Why Efficiency Matters: AI Solution Process vs. Accuracy
Why the Path to a Solution Matters, Not Just Accuracy
The classic approach to evaluating AI programming agents is straightforward: assign a task, then check the result. If the code works, the task is considered solved. However, under real-world conditions, this represents only part of the picture.
Imagine one agent finds and fixes a bug in three minutes, querying the language model twice. Another agent tackles the same task but takes half an hour and makes twenty requests. Formally, both completed the job, but it's clear the first approach is far more efficient – and cheaper, considering the cost of model calls.
SWE-fficiency aims to account for precisely this. The benchmark evaluates not only an agent's ability to find a solution but also how rationally it does so: how many steps it takes, how long the execution lasts, how often it queries the model, and what tools it uses.
SWE-fficiency Benchmark Structure and Evaluation
How the Benchmark Is Structured
At the core of SWE-fficiency is a set of real-world code-fixing tasks. These aren't synthetic examples but situations developers face in their daily work: they need to find a bug, understand its cause, and make changes to get the code working again.
But unlike traditional benchmarks, this one records not just the final result, but the entire process:
- How many times the agent queried the language model;
- How long the entire fixing process took;
- Which tools were used – editing files, running tests, searching through code;
- How many attempts were needed to reach a working solution.
This allows for comparing agents not just by the percentage of tasks solved, but by how effective they are under real-world conditions. One agent might solve 70% of tasks, but do so quickly and economically. Another might handle 80% but consume significantly more resources. Which one is better depends on the context of its use.

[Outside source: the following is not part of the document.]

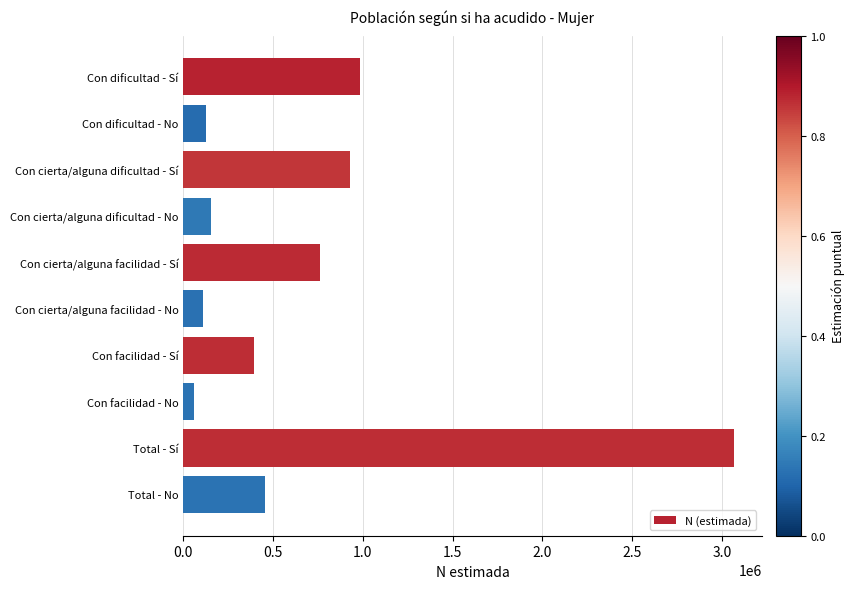

Are the bars grouped side by side (vs. stacked)?

No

Initial Results: AI Accuracy vs. Resource Efficiency
What the Initial Results Show
The benchmark's authors tested several popular AI agents, and the results were surprising. It turned out that a high task-solving accuracy doesn't always guarantee high efficiency.

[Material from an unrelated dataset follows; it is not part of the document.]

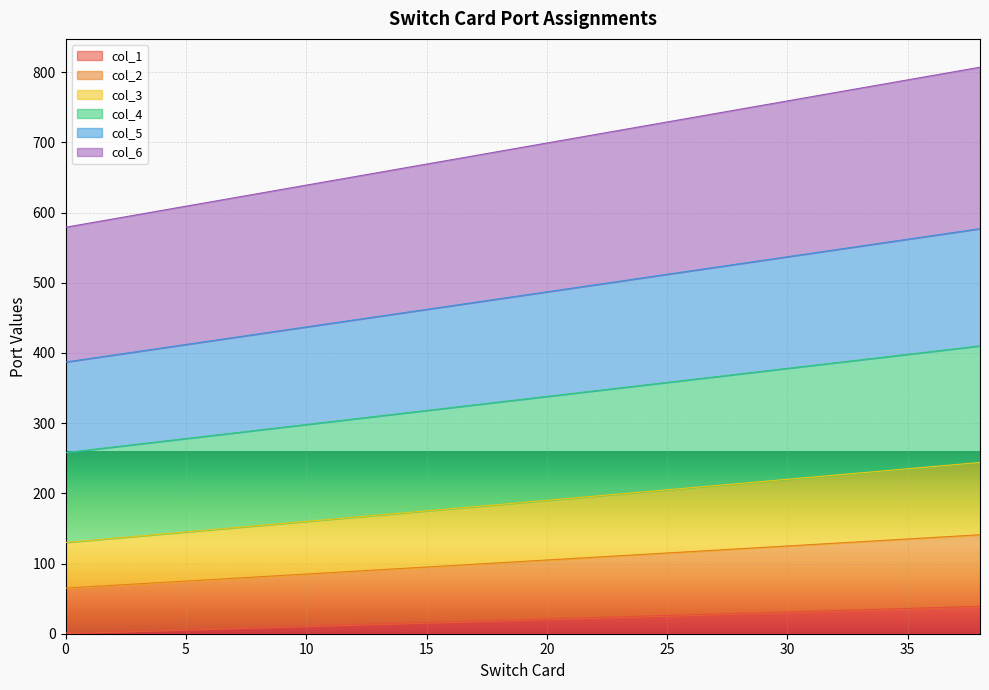

How many data points in col_2 are above 105?

9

Some agents performed well on classic benchmarks but took many unnecessary actions: running tests multiple times, editing the same files repeatedly, and querying the model even when it wasn't necessary. Others worked faster and more precisely, even though their overall accuracy was slightly lower.
This is an important signal: if we want AI agents to become genuinely useful tools in development, it's not enough to simply teach them to find the right answers. We need to teach them to act reasonably, without wasting time and resources.
Why SWE-fficiency Is Important for Developers
Why This Matters to Developers
For those creating AI agents, SWE-fficiency offers a new perspective on quality assessment. Now, it's possible to see not just the final accuracy score but also understand how an agent arrives at a solution. This helps identify weak spots: for instance, if an agent queries the model too often, perhaps its ability to analyze context needs improvement. If it spends a lot of time editing code, the problem might lie in how it plans its actions.
For those who use agents in their work, this is also useful. When choosing a tool, you can focus not only on whether it can handle the task but also on how quickly and economically it will do so. Ultimately, this affects both the cost of use and the overall user experience.
What's Next for AI Agent Evaluation
What's Next
SWE-fficiency is an attempt to shift the focus from the result to the process. For now, the benchmark is new, and it's unclear how widely it will be adopted. But the idea itself seems logical: if we want AI agents to become a part of everyday development, it's crucial to teach them to work not just correctly, but efficiently.
Perhaps, over time, other metrics will emerge that account for not only accuracy but also speed, cost, and user experience. For now, however, SWE-fficiency is one of the first steps in this direction.